Lasciato il kibbuz di Mizra, dopo 5 km attraverso la cittadina di Afula. Ancora qualche chilometro e passo per Yizreel/ Izreel. Arrivo ai pochi ruderi della città storica, un tempo fiorente. Ai tempi della Bibbia, era la seconda residenza del re Acab di Samaria. Si svolse qui l’episodio della vigna di Nabot, esempio eccellente dell’etica sociale in vigore nell’antico Israele.
Sono ormai in vista di Jenin, capoluogo dei territori palestinesi e sede dell’autorità. I territori non sono una nazione. E i Palestinesi sono un popolo che occupa una territorio, dove sono cittadini di serie b. Il governo Israeliano è autorità gerarchicamente superiore.
Per entrare in questa zona bisogna oltrepassare un checkpoint, con le caratteristiche di una frontiera vera e propria.
Il checkpoint di Jalamah viene considerato un punto caldo ed un passaggio ritenuto di riguardo. Al mio transito non ho incontrato difficoltà. Due minuti, il tempo del controllo del passaporto. E la domanda di rito: where do you are going?
Un nonno con bianca barba, una facies quasi araba, non è un pericolo. Ha anche lo zaino in spalla, meglio non fargli perdere tempo.

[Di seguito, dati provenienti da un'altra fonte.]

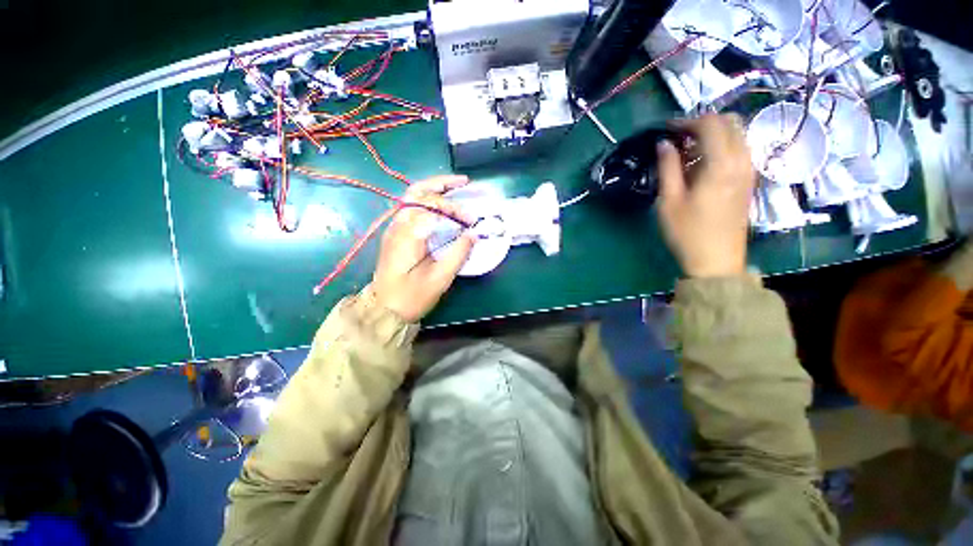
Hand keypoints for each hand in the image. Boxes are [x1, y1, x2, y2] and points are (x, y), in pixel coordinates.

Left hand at [371, 176, 475, 322]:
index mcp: (407, 235)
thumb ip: (458, 253)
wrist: (384, 310)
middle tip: (464, 182)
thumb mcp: (440, 279)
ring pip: (412, 197)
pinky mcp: (396, 234)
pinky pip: (412, 208)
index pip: (431, 207)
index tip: (471, 221)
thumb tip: (473, 234)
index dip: (454, 209)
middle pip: (416, 192)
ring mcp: (394, 228)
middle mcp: (397, 226)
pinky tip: (442, 206)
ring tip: (456, 187)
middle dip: (441, 184)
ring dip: (434, 189)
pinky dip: (429, 201)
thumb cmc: (412, 297)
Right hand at [657, 114, 755, 277]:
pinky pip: (741, 149)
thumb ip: (667, 168)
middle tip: (678, 137)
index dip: (687, 121)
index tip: (667, 130)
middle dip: (703, 123)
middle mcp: (741, 161)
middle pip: (729, 122)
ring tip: (689, 149)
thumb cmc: (687, 232)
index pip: (710, 124)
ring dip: (714, 133)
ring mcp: (749, 170)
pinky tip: (704, 162)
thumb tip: (664, 143)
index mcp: (720, 164)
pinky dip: (723, 145)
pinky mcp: (749, 180)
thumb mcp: (669, 201)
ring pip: (738, 134)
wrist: (717, 261)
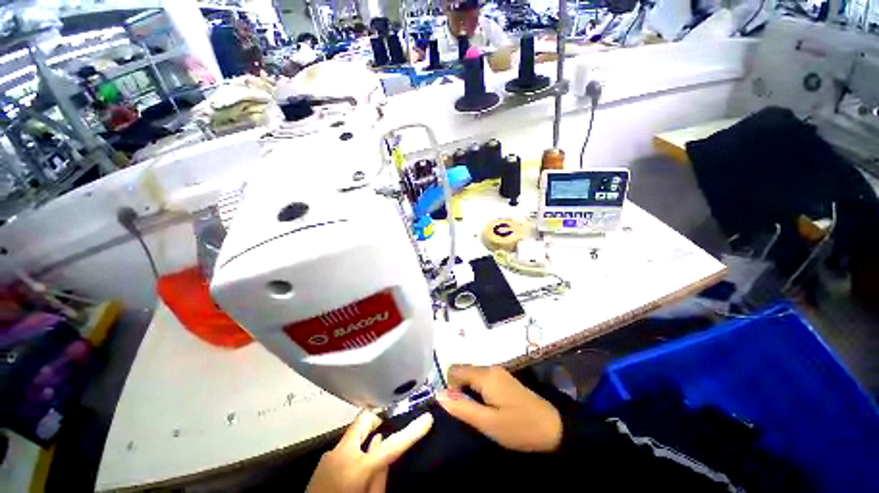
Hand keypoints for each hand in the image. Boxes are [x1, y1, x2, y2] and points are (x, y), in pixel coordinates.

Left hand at [306, 411, 432, 492]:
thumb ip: (380, 476)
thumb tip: (383, 448)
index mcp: (357, 467)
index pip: (391, 445)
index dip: (412, 431)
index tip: (427, 418)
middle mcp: (342, 453)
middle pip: (365, 420)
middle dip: (379, 418)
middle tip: (391, 423)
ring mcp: (330, 454)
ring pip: (354, 432)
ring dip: (367, 434)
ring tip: (375, 445)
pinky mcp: (323, 460)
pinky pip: (345, 445)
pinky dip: (356, 446)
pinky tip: (358, 461)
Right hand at [437, 364, 561, 452]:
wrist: (553, 427)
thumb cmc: (519, 427)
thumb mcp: (487, 423)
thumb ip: (461, 408)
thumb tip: (438, 395)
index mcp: (485, 375)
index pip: (454, 370)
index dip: (450, 387)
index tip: (459, 408)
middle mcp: (490, 368)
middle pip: (463, 371)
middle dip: (459, 390)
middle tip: (470, 413)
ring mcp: (498, 372)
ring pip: (472, 375)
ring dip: (469, 392)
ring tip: (479, 412)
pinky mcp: (504, 379)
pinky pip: (482, 379)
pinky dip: (478, 391)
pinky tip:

Jenin ha le note di un città e capitale del medio orientale.
È tutta un grande cantiere sia residenziale che di attività produttive e commerciali. Disordine, incuria e immondizie abbondano ovunque.
L’area urbana storica è ancora il caratteristico suq arabo, un formicolio di venditori e di acquirenti. A piedi, in auto, con carretti o moto… un generale movimento caotico vissuto in un indefinibile numero di decibel.
Gli indicatori di una comunità in forte crescita sono evidenti. Abbigliamento, auto, varietà e livello delle proposte commerciali, social… un po’ più di ordine non guasterebbe.
Questo popolo, la gente comune non dà assolutamente segnali destabilizzanti o bellicosi. È evidente la voglia di lavoro e crescita. Anche culturale. Lo testimonia una grande università.
Forse la politica ha bisogno di maggiore educazione alla pace?